Parliament adopted last Wednesday new funding rules to strengthen the EU’s economic, social and territorial cohesion, with 475 votes to 93 and 53 abstentions.
The updated rules, which will apply from 2021 to 2027 to the European Regional Development Fund (ERDF) and the Cohesion Fund (CF), will cover all regions, with special focus on less developed communities, urban areas and outermost regions.
MEPs agreed on spending a significant part of the ERDF, which is by far the largest public EU fund, on smart growth and the green economy. The text stipulates that regions should spend at least 30% to 50% of the funding received on a smart, innovative Europe, and at least 30% on the fight against climate change and the circular economy. The Cohesion Fund continues to focus on investment in environmental and transport infrastructure.

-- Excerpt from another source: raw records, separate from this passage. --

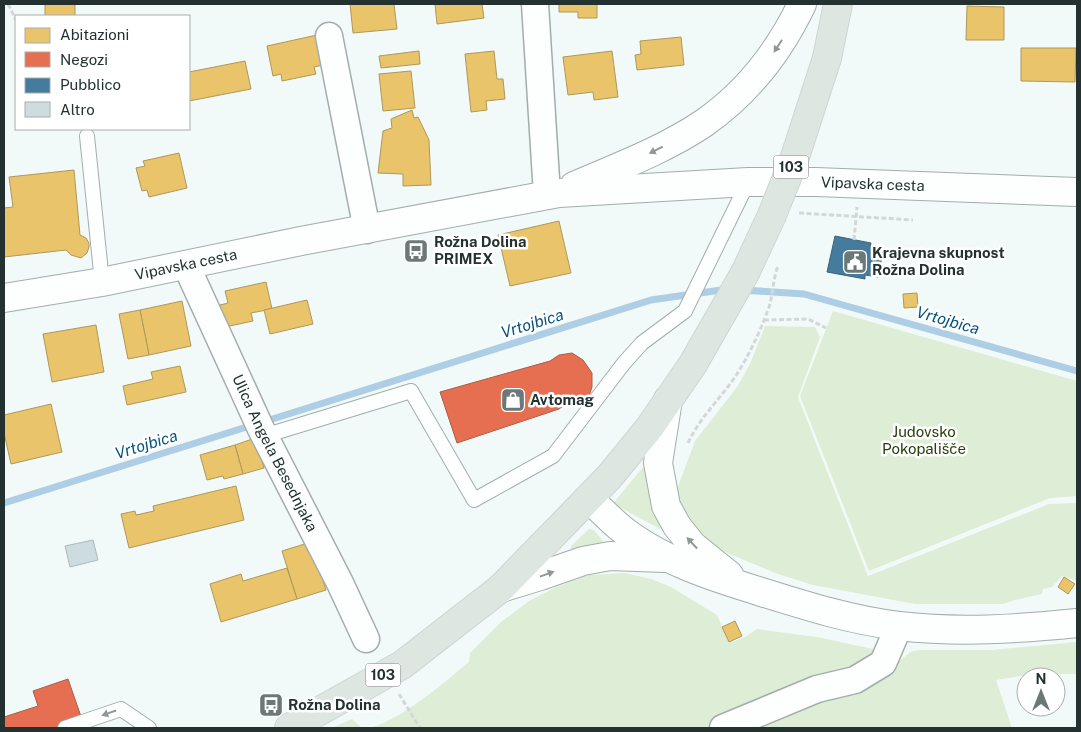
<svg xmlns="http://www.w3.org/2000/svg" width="1081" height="732" font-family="'Public Sans',sans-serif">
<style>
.green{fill:#deedd5}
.homes{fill:#e9c46a;stroke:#ae9859}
.shops{fill:#e76f51;stroke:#ac5d47}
.public{fill:#457b9d;stroke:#3b657c}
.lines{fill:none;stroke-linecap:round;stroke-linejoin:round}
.stream{stroke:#adcee4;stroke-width:7}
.building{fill:#cddddf;stroke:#aeb8b9}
.service-casing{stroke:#a3adab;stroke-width:16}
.minor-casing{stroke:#a3adab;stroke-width:29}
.secondary-casing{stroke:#a3adab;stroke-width:30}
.primary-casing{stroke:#ced4d3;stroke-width:30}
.path{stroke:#d4d7d7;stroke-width:3;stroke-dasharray:5 2.5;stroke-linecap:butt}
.service{stroke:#fdfefe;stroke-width:14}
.minor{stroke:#fdfefe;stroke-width:26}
.secondary{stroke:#fdfefe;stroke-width:28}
.primary{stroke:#dee6e2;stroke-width:28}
.primary-bridge-casing{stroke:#ced4d3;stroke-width:30;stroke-linecap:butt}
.primary-bridge{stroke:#dee6e2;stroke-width:28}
.oneway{fill:#909897}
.labels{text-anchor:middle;stroke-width:5;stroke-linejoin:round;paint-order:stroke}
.shield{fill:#fff;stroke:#65706e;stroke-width:1}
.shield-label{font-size:14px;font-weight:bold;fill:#233230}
.street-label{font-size:15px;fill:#233230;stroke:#fff}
.poi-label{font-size:15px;font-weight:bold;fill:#233230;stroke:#fff;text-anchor:start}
.park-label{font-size:15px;fill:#2a3e0c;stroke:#fff}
.water-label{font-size:16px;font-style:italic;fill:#06547e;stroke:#fff}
</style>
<rect width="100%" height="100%" fill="#f2faf9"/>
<!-- green -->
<g class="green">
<path d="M 833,311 L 1077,381 L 1077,496 L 1050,498 L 869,571 L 800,396 Z"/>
<path d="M 765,326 L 815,327 L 820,337 L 798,397 L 868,576 L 1049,504 L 1077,503 L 1077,581 L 1062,576 L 1052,587 L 1043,589 L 1042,594 L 1015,600 L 1003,604 L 915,604 L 813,585 L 778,574 L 727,553 L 699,536 L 687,521 L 678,499 L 677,489 L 695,441 L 737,387 L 750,364 Z"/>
<path d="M 644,466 L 646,466 L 662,527 L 660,529 L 614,504 L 615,501 Z"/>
<path d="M 589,529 L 594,530 L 605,544 L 571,552 L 571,546 Z"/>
<path d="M 625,573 L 651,579 L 671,587 L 717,615 L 729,643 L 745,637 L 757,629 L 817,637 L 873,649 L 875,659 L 734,717 L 704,728 L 370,728 C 404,718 442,684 469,662 L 470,653 L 501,622 L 529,601 L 556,587 L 589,575 Z"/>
<path d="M 1077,642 L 1077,674 L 1034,674 L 996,680 L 1012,728 L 745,728 L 880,676 L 912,651 L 923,650 L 992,650 Z"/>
<path d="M 352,719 L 362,728 L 332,728 Z"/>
</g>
<!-- homes -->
<g class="homes">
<rect x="45" y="4" width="30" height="12"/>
<path d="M 350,4 L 394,4 L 397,29 L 353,33 Z"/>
<path d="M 435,4 L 482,4 L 484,18 L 437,24 Z"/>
<path d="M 559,4 L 597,4 L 597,18 L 578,18 L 578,12 L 559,12 Z"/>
<path d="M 967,6 L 1004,7 L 1004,40 L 966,40 Z"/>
<path d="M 317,35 L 323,65 L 314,67 L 316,74 L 282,81 L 281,74 L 273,76 L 267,46 Z"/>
<path d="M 681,37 L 684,65 L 637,70 L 635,55 L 641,54 L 640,41 Z"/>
<path d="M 1021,48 L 1076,48 L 1075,82 L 1021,81 Z"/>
<path d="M 419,51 L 420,64 L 381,68 L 379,56 Z"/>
<path d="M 494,51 L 497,79 L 503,79 L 505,99 L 486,101 L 487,110 L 471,112 L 465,54 Z"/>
<path d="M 612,51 L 618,97 L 594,100 L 593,92 L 568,95 L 563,57 Z"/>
<path d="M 245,61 L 251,89 L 189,101 L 189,72 Z"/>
<path d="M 411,71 L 415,108 L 383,111 L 379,74 Z"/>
<path d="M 412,110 L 414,118 L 418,117 L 429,140 L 431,185 L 403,186 L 403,174 L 378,173 L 383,131 L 392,128 L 391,119 Z"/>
<path d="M 179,153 L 187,188 L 149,197 L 147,190 L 142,191 L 136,168 L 145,166 L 143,161 Z"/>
<path d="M 74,170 L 80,235 L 86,238 L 89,243 L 89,247 L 87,253 L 81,258 L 71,255 L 66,250 L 4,257 L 4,208 L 13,207 L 9,177 Z"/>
<path d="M 559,221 L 571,273 L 510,286 L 498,235 Z"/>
<path d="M 266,282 L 272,309 L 251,313 L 253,321 L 225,327 L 220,305 L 228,303 L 225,291 Z"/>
<path d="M 917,293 L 918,307 L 904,308 L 903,294 Z"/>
<path d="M 307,300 L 313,324 L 270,334 L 264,310 Z"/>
<path d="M 182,301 L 191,346 L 149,355 L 140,310 Z"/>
<path d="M 140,310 L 149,355 L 128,359 L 119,314 Z"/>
<path d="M 96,325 L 104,372 L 52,382 L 43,334 Z"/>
<path d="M 180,366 L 186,392 L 127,405 L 123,386 L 153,379 L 151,372 Z"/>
<path d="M 51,404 L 62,452 L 11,464 L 4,433 L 4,415 Z"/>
<path d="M 255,438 L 264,468 L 243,474 L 235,445 Z"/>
<path d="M 235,445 L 243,474 L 224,479 L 223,476 L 207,480 L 200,455 Z"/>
<path d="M 236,486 L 244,520 L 129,548 L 121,514 L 135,511 L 136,515 L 154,511 L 153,506 Z"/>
<path d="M 311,542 L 326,590 L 297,599 L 282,551 Z"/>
<path d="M 287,568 L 297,599 L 221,622 L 210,584 L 241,574 L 243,581 Z"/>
<path d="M 1064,577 L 1075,584 L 1068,594 L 1058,587 Z"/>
<path d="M 735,621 L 742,636 L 729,642 L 722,627 Z"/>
</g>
<!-- shops -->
<g class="shops">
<path d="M 572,353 L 583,360 L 592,373 L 592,387 L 589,396 L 579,404 L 563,406 L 559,409 L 457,443 L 440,392 L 550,361 L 559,355 Z"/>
<path d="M 68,679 L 85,728 L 4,728 L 4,717 L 38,706 L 33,691 Z"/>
</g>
<!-- public -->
<path class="public" d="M 835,236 L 871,243 L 870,249 L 883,251 L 878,277 L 865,275 L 865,279 L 827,272 Z"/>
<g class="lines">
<!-- stream -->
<g class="stream">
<path d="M 743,290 L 804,294 L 1077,371"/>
<path d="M 263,422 L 651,300 L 728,289"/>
<path d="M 4,503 L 253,425"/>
</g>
</g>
<!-- building -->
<path class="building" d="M 93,540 L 98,560 L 70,567 L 65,546 Z"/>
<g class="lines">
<defs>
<g id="service">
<path d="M 87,136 L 102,282"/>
<path d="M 264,436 L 411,391 L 474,500 L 553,456 L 624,363 L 642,343 L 685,311 L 748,182"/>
<path d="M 65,728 L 121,709 L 149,728"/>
</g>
<g id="minor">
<path d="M 535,4 L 547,195"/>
<path d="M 329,36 L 367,230"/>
<path id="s1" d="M 186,265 L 261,429 L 340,583 L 366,639"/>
<path d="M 723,728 L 817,689 L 855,680 L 883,663 L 899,626"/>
</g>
<g id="secondary">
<path d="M 574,186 C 618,167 664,150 704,123 C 747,93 780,50 802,4"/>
<path id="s2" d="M 4,298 L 102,282 L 301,241 L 559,193 L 748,182 L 816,182 L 1077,192"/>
<path d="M 668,400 L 658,463 L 666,506 L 677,526 L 693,546 L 729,575"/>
<path d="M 589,498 C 602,511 616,526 631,536 C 668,562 710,576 752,589 C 800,604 849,620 899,626 C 959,633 1018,629 1077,623"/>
<path d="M 501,588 L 540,576 L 583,561 L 610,556 L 664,558"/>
</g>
<g id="primary">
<path d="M 827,58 L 838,4"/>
<path d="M 289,728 L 402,665 L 501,588 L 610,476 L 650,427 L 693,364 L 745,273"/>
</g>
</defs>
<!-- service casing -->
<use href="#service" class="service-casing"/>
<!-- minor casing -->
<use href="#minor" class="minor-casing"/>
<!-- secondary casing -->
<use href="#secondary" class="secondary-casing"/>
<!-- primary casing -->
<use href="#primary" class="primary-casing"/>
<!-- path -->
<g class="path">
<path d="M 8,4 L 16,20"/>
<path d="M 799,213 L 913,220"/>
<path d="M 854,240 L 857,207"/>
<path d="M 764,320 L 808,319 L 826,328"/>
<path d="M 688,443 C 700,417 722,397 737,374 C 750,353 761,330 769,307 C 773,294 773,279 778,266"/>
<path d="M 399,694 L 420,728"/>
</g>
<!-- service -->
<use href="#service" class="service"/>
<!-- minor -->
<use href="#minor" class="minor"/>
<!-- secondary -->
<use href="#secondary" class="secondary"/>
<!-- primary -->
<use href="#primary" class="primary"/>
<defs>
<path id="primary-bridge" d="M 745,273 L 772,215 L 794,160 L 827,58"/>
</defs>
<!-- primary-bridge casing -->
<use href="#primary-bridge" class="primary-bridge-casing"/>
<!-- primary-bridge -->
<use href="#primary-bridge" class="primary-bridge"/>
</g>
<!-- one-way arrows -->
<defs><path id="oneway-solid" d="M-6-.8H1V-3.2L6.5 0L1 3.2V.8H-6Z" transform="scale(1.25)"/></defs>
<g class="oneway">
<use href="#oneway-solid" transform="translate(778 46) rotate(123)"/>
<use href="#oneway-solid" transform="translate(656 150) rotate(153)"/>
<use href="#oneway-solid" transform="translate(692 543) rotate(-133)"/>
<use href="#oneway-solid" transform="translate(547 574) rotate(-20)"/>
<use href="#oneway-solid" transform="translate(109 713) rotate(161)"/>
</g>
<!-- icons -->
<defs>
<symbol id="bus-square" viewBox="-11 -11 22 22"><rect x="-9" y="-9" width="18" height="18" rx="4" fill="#6b7876" stroke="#fff"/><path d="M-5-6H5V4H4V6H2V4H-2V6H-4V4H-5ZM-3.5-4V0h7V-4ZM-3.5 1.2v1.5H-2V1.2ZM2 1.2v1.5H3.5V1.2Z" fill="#fff"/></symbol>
<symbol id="civic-square" viewBox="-11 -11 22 22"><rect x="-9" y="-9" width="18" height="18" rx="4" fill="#6b7876" stroke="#fff"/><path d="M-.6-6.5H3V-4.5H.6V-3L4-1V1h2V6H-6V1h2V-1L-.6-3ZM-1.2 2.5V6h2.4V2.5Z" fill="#fff"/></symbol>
<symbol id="shop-square" viewBox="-11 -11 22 22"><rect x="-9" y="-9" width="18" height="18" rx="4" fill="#6b7876" stroke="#fff"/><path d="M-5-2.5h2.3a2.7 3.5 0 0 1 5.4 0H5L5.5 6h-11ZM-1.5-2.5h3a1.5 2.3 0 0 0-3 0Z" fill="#fff"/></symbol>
</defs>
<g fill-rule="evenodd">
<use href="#bus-square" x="402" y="237" width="28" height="28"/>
<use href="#civic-square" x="841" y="248" width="28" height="28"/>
<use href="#shop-square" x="499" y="386" width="28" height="28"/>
<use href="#bus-square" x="257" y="691" width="28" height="28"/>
</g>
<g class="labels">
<!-- shield labels -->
<g class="shield">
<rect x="773.5" y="155.5" width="35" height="23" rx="4"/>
<rect x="365.5" y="663.5" width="35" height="23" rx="4"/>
</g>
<g class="shield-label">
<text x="791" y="172">103</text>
<text x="383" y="680">103</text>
</g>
<!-- street labels -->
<g class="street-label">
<text dy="5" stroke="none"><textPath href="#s2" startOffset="879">Vipavska cesta</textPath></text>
<text dy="5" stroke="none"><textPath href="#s2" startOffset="185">Vipavska cesta</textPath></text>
<text dy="5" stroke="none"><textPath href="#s1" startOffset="208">Ulica Angela Besednjaka</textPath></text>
</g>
<!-- poi labels -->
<g class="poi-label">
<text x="434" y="247">Rožna Dolina<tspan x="434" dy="17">PRIMEX</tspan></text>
<text x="872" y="258">Krajevna skupnost<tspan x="872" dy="17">Rožna Dolina</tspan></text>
<text x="530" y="405">Avtomag</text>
<text x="288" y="710">Rožna Dolina</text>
</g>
<!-- park labels -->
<g class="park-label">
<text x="924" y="437">Judovsko<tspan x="924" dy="17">Pokopališče</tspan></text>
</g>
<!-- water labels -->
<g class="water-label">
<text transform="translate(948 320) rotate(16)" y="6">Vrtojbica</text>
<text transform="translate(532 323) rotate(-17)" y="6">Vrtojbica</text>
<text transform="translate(146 444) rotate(-17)" y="6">Vrtojbica</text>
</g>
</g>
<!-- border -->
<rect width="1081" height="732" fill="none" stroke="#233230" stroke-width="10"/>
<!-- legend -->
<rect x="15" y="15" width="175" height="115" fill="#ffffff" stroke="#a7adac"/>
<rect x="25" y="28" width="25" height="15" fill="#e9c46a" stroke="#a7adac"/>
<text x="60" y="40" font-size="15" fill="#233230">Abitazioni</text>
<rect x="25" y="52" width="25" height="15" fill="#e76f51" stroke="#a7adac"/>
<text x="60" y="65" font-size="15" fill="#233230">Negozi</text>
<rect x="25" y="78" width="25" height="15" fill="#457b9d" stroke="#a7adac"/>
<text x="60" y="90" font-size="15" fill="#233230">Pubblico</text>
<rect x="25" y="102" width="25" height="15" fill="#cddddf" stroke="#a7adac"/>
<text x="60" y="115" font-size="15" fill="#233230">Altro</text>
<!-- north arrow -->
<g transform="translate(1041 692)"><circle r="24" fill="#ffffff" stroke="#a7adac"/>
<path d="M0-4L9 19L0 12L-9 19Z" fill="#6b7876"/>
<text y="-8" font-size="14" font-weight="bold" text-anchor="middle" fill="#233230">N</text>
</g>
</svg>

More focus on regions and cities
MEPs believe that the management of EU funds should take into account the territorial, economic and social diversity of European regions, which benefit the most from cohesion policy. EU funding would therefore be allocated at regional level based on gross domestic product (GDP) per capita, rather than at member state level, based on gross national income ratio, as has been the case until now. Moreover, at least 10% of the ERDF resources at national level should be allocated to sustainable urban development, compared to the 6% proposed by the Commission.
Moreover, MEPs want to see airport infrastructure, waste disposal and treatment of residual waste, as well as fossil fuel-related investments, excluded from regional EU funding, with few exceptions linked to outermost regions, and solutions to be in line with circular economy principles and energy efficiency.
The new Parliament and EU ministers are expected to start negotiations on funding for future regional and cohesion policy this autumn.